The company that ridiculed Ford for using aluminum in their F150 design is suddenly going high-tech with pickup trucks. You knew it was coming, and now GM is aiming to be the first major automaker to offer a fully electrified pickup truck.
It’s a good idea for lots of reasons, but the question has never been one of why when it comes to electrifying America’s favorite vehicles. Instead, it’s been one of how. GM believes it has solved that problem, and the automotive world is clamoring for more information. Information that, as of right now, is somewhat difficult to come by.
- The Big Announcement
General Motors has tried a number of different looks in the post-bailout years.
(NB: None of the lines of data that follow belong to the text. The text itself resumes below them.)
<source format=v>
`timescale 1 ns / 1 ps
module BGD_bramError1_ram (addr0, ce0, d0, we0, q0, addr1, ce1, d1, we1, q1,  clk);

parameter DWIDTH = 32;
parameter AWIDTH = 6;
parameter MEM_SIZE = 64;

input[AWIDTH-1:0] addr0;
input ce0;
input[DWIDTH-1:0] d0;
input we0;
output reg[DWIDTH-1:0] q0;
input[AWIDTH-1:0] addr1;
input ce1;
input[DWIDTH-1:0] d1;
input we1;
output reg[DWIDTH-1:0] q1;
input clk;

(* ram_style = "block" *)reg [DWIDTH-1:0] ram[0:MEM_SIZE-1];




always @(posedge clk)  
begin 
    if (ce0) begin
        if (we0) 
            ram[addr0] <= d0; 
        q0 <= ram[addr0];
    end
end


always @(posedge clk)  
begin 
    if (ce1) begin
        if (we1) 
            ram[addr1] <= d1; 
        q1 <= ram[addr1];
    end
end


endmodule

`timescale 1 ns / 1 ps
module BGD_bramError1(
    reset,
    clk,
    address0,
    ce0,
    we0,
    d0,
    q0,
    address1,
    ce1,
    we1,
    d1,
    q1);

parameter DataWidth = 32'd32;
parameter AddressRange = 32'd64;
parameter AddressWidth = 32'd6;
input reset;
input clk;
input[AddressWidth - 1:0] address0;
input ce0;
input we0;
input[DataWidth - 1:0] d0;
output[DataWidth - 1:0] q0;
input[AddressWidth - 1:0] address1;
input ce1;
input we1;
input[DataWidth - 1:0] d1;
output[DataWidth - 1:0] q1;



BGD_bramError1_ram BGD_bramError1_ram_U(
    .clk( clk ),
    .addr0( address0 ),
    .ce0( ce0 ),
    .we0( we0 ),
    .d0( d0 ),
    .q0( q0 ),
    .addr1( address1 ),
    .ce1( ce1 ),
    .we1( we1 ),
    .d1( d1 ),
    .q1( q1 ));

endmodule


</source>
Many automotive journalists feel that the company is offering superior products to those coming from the General before the company filed for chapter 11, however it’s not enough just to make better cars. You’ve got to sell them.
Nearly seventy percent of vehicles sold in the United States in 2018 were pickup trucks, which explains why Chevy’s main competitor, Ford, is switching to a vehicle lineup that is 90% truck. Truck buyers appreciate high-tech features, but the switch to electrical power will be a different conversation with this crowd than the minority of emissions-conscious and rather crunchy Prius drivers out there today. So this electric pickup has to be good.
GM’s CEO, Mary Barra explained the move on an investor call that took place the week of April 29th, saying “We intend to create an all-electric future that includes a complete range of EVs, including full-size pickups.” A timely announcement in light of Ford’s recent investment of $500 million into Rivian, a small American company developing aggressive off-roading pickups that use electric power plants. For context, GM also plans to turn Cadillac into a luxury EV brand in the Nth time the Standard of the World has attempted to re-assert itself and avoid going the way of Pontiac and Oldsmobile.
- What to Expect from Your Electric Pickup
V8 power be damned, the best thing about an electric pickup truck is instant torque. The beastly vehicles coming out of Rivian are proof-positive of this. No amount of turbocharging and port polishing can produce instant, on-demand torque like an electric motor can and when you’re towing something, that’s extremely practical. Expect to see some early examples of the Chevy HD line with heavier springs and electric power designed to carry the heaviest loads with ease.
The caveat to electric power is of course that moving all that weight creates heat. This single hurdle has played a major role in stifling production by EV powerhouse Tesla, and it’s going to be a test of the early offerings from both major players whether they can actually dissipate enough heat for these trucks to operate under load for prolonged periods of time. Tesla drivers will attest that when batteries get to hot, their cars shut down. That can’t happen when you’re hauling 2000lbs of stone to a construction site, or pulling the family boat, for that matter.
Building an electrified pickup that runs cool and continues to run cool for its lifetime will earn GM or whoever accomplishes it first a nice reward for being first to the party. EVs are largely untested from a long-term standpoint, and with the abuse trucks take, these vehicles will push the limits of the technology in ways a more pedestrian Tesla Model S doesn’t.
- The Bottom Line
Electrical power is the way of the future, even if the environmental benefits are questionable for the long-term. The extra grunt, quiet ride and reduced emissions these trucks offer are nothing to shy away from. But one thing might be. The price. Rivian’s vehicles cost six figures. Tesla is apparently taking losses building a compact car that retails for the price of a nice German sedan, and the technology costs to support new tooling and the additional stresses of truck life may make these pickups too expensive for the masses to afford.
What happens when no one can pay for an electrical pickup truck? Automakers will build gas pickup trucks. They’re quite good at that now, so when the first EV pickup roles off the line, check what they’re selling it for and the wait a few years. You’ll get a great deal.